◆ Instructions for the task ◆
Transcribe the listing in full, excluding any pictures.

Segment Start: Data excerpt

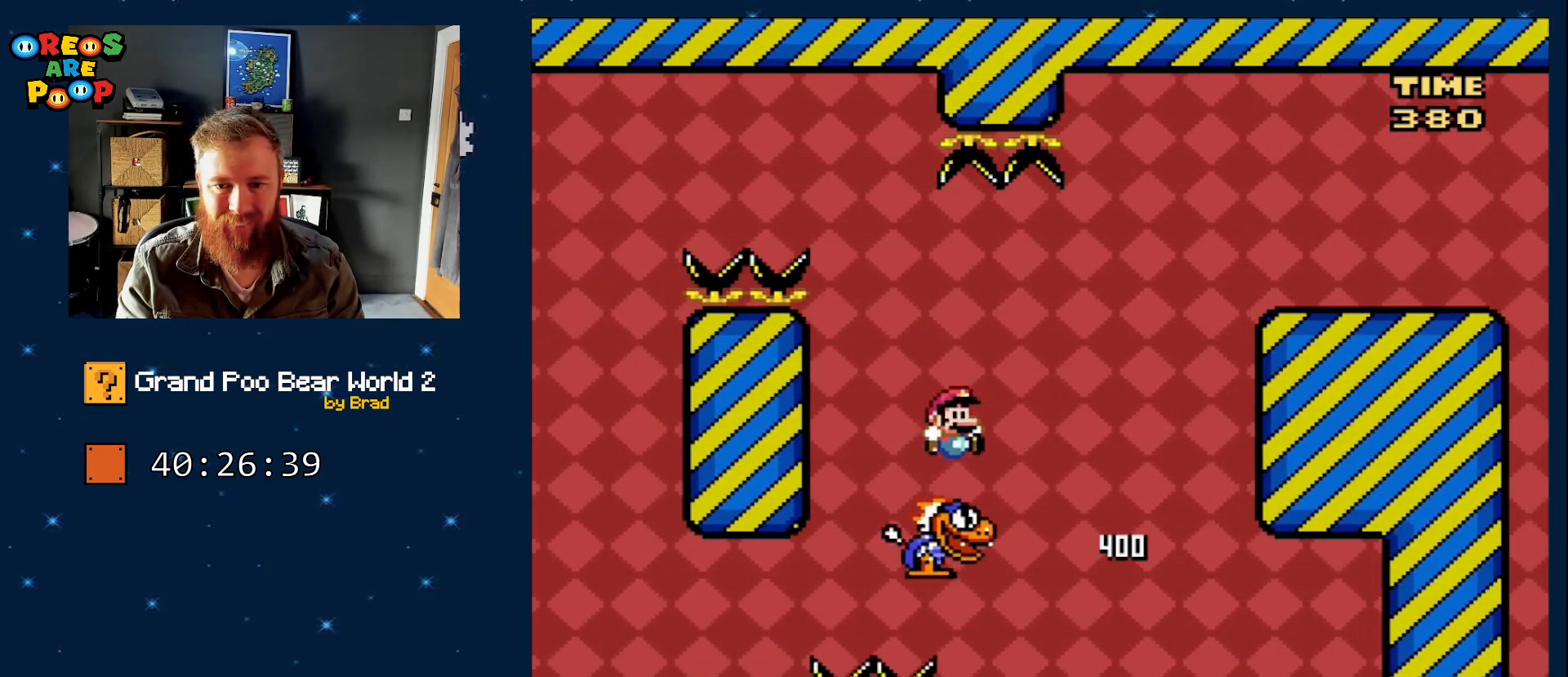
{"dt_ms": 500, "buttons": ["B", "Y", "DPAD_RIGHT"], "events": []}
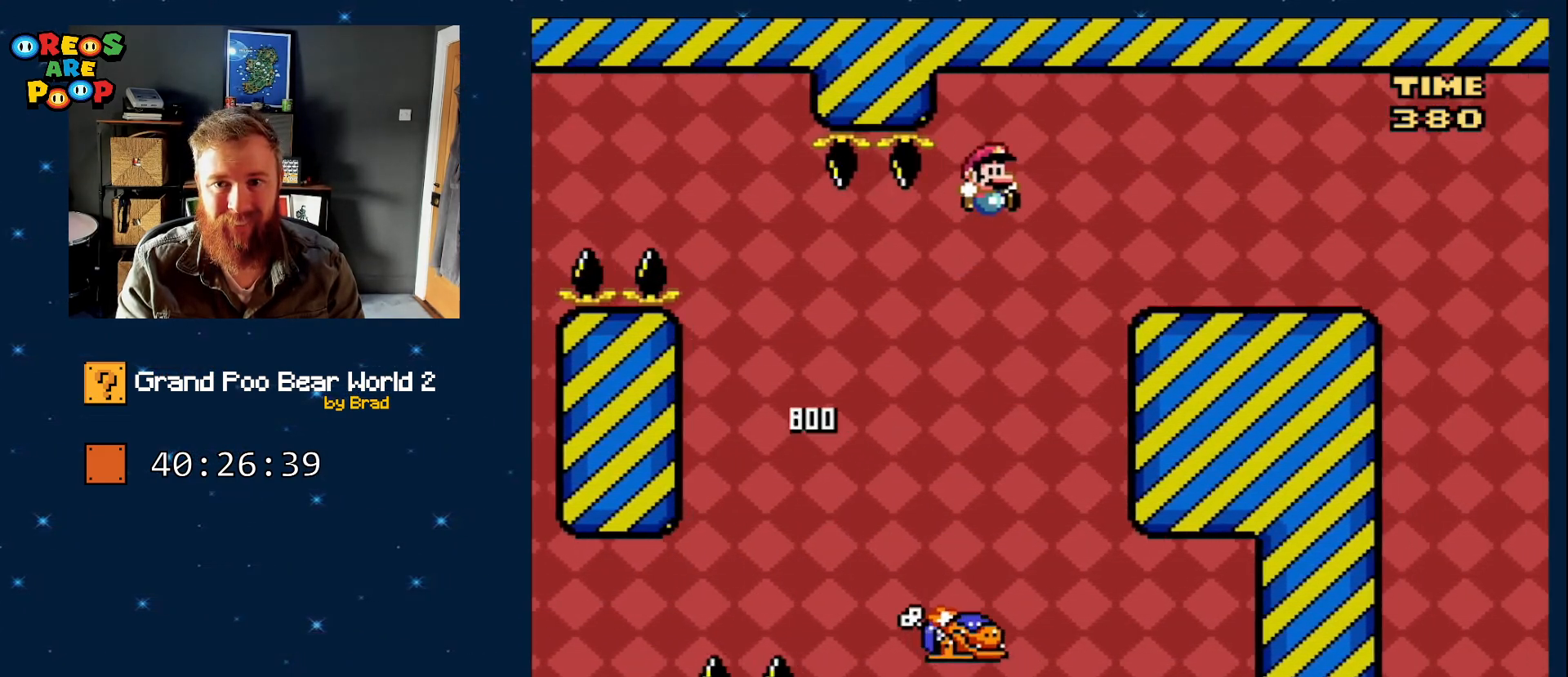
{"dt_ms": 500, "buttons": ["Y"], "events": [[400, "DPAD_RIGHT", "up"], [467, "B", "up"]]}
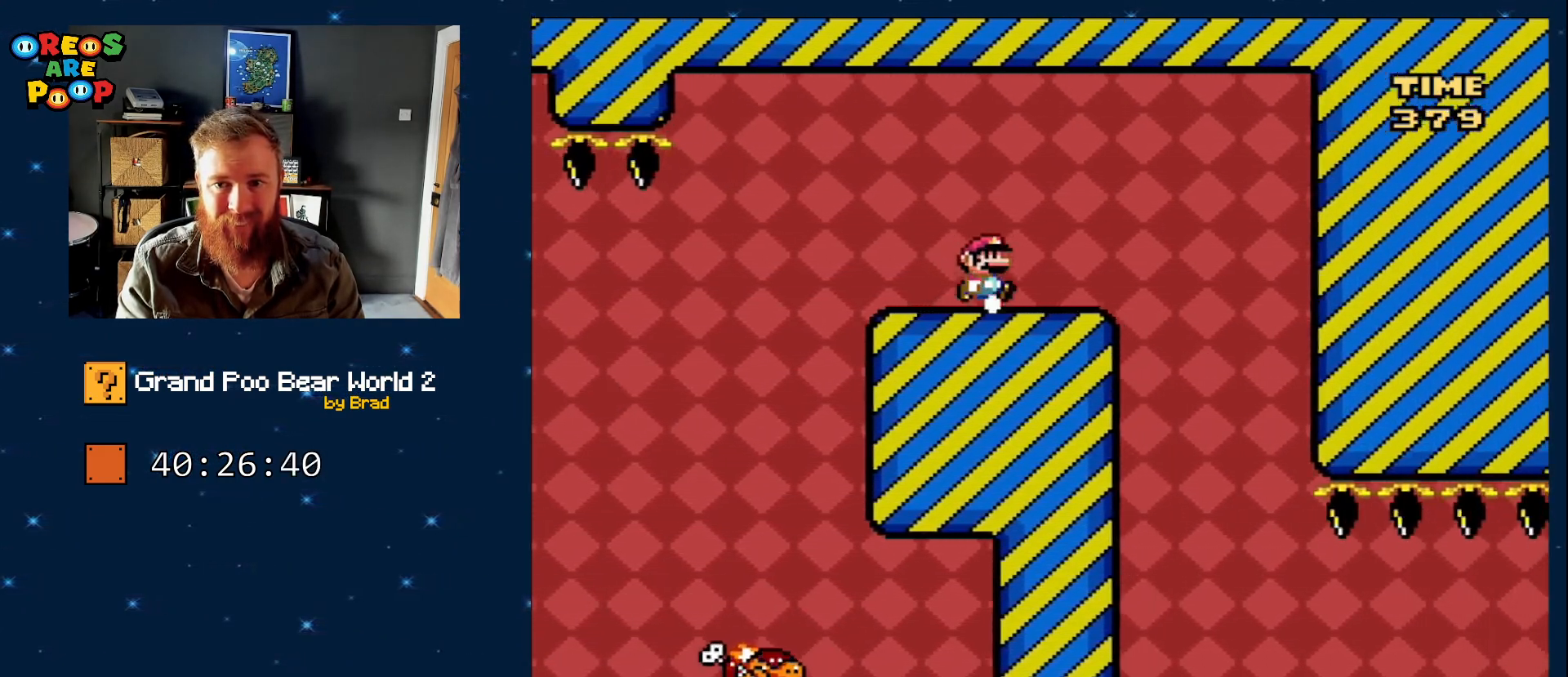
{"dt_ms": 500, "buttons": ["A", "X", "DPAD_RIGHT"], "events": [[17, "DPAD_LEFT", "down"], [183, "DPAD_LEFT", "up"], [183, "Y", "up"], [200, "X", "down"], [300, "DPAD_RIGHT", "down"], [500, "A", "down"]]}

Segment End: Data excerpt

◆ Task solution ◆
{"dt_ms": 500, "buttons": ["B", "Y", "DPAD_RIGHT"], "events": []}
{"dt_ms": 500, "buttons": ["Y"], "events": [[400, "DPAD_RIGHT", "up"], [467, "B", "up"]]}
{"dt_ms": 500, "buttons": ["A", "X", "DPAD_RIGHT"], "events": [[17, "DPAD_LEFT", "down"], [183, "DPAD_LEFT", "up"], [183, "Y", "up"], [200, "X", "down"], [300, "DPAD_RIGHT", "down"], [500, "A", "down"]]}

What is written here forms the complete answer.